2) Limit your interest to “everything but the burden”, when it comes to people of color. Regardless of recent pronouncements, this is not a “post racial” society. And please don’t dismiss this as “one more example of people-of-color-bitching, when [we] actually have had it pretty good in recent years.” The existence of the 2003 book Everything But the Burden: What White People are Taking from Black Culture by Greg Tate and the 1957 essay by Norman MailerThe White Negro: Superficial Reflections on the Hipster prove that the issues related to what I’m describing are hardly new. Those two reading assignments might be places to start on your way to deeper examination about where you are coming from as opposed to where you THINK you’ve been coming from.

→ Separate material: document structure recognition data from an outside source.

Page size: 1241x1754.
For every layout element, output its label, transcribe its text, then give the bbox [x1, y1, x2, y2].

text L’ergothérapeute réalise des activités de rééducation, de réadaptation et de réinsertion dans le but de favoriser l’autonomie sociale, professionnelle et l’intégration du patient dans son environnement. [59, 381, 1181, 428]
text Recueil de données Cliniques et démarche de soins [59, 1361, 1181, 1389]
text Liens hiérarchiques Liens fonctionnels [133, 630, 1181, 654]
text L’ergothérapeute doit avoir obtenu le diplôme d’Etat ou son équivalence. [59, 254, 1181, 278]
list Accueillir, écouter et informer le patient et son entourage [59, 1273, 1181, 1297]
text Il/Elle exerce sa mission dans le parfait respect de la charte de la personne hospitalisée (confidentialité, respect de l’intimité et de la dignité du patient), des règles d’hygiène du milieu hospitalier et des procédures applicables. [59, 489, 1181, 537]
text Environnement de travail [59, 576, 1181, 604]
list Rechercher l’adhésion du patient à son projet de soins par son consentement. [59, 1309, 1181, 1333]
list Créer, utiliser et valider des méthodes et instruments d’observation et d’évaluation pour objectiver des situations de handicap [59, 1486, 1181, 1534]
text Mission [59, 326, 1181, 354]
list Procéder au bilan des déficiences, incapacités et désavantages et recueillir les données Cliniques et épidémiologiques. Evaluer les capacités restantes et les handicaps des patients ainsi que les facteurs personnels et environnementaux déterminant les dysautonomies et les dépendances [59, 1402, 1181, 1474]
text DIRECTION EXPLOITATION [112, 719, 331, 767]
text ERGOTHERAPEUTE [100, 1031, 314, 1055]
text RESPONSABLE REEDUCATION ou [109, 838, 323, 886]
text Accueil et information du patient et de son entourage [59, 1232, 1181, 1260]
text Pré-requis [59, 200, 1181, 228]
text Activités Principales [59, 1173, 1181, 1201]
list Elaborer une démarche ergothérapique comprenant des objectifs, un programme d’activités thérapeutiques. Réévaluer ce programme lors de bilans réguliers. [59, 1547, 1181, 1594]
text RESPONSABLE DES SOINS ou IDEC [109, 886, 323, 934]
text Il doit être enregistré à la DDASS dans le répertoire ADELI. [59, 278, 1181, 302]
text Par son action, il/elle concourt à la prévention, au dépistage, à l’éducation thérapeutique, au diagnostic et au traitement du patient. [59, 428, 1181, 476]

3) Examine what you’ve accepted as “acting cool.” Be careful of how you use the black vernacular. The supposedly benign use of the “N” word is an obvious one. The clunky mimicking of the improvisation you’ve seen Latinos do when dancing salsa can be another. It’s annoying for us to hear/see parodies of ourselves. There’s a difference between respectful cultural interest and what looks like shoddy, careless stealing.

An “I wonder” moment

On the street, during a sunny day, I heard that heart-shaking, thumping bass that makes one wonder if the people in the car can hear themselves think. I turned to see a sleek blue vintage convertible carrying what appeared to be four white guys in conservative grey and blue business suits, crisp white shirts and dark ties. And they, in gleeful unison, were belting out the lyrics to the rap song that was shaking the doors. I couldn’t help but smile. And my next thought was, “Do they have black friends?” I wonder what points of view have proliferated since these men have become fans of gangsta rap? Research suggests that there are positive and negative outcomes from non-blacks’ constant exposure. In my view, one of those negatives is that white people learn reinforced stereotypes at the same time they think they are being enlightened. That results in the mindless choices and behaviors among us that have direct and indirect impact on our relationships with you in our neighborhoods and workplaces. A section of the following article from the Journal of Broadcasting and Electric Media (March 2009) speaks to this:

http://academic.csuohio.edu/kneuendorf/c63310/ArticlesFromClassMembers/Dongwoo.pdf

So, don’t be a part of perpetuating a problem that, for many years, has been getting in the way of honest and egalitarian cross-cultural relationships. I’m guessing that most of us people of color really would like to be more than your colorful wallpaper.

4) Participate in “Columbusing”, the superficial cultural appropriation that comes with things like white-led sweat lodges, yoga classes that avoid the spiritual roots, Western (white) Buddhist sanghas, poorly choreographed and executed Zumba classes and that Blues that is really white rock and roll;

5) Assume that your international travel or study, missionary work or service in the Peace Corps is a guaranteed substitute for intentional involvement in the communities of color in the U.S. One possible element in your role as an “American” abroad is preferential treatment, based on being the world citizen that many worship. The infrastructures of some organizations are not built around addressing topics like colorism and classism the in their staff training. And as a tourist, depending on how you plan your vacation, you may not actually be getting much more than a “browner,” U.S. version of life in that country, a setting designed not to disturb your “American” entitlement.

6) Let white guilt immobilize you. Find a therapist who knows these issues and has a clean bill of cross-cultural health. (That means they have processed for themselves, this list of issues);

7) Shoot the messenger.

And it’s going to help us all if we have patience with ourselves and each other as we struggle to coexist.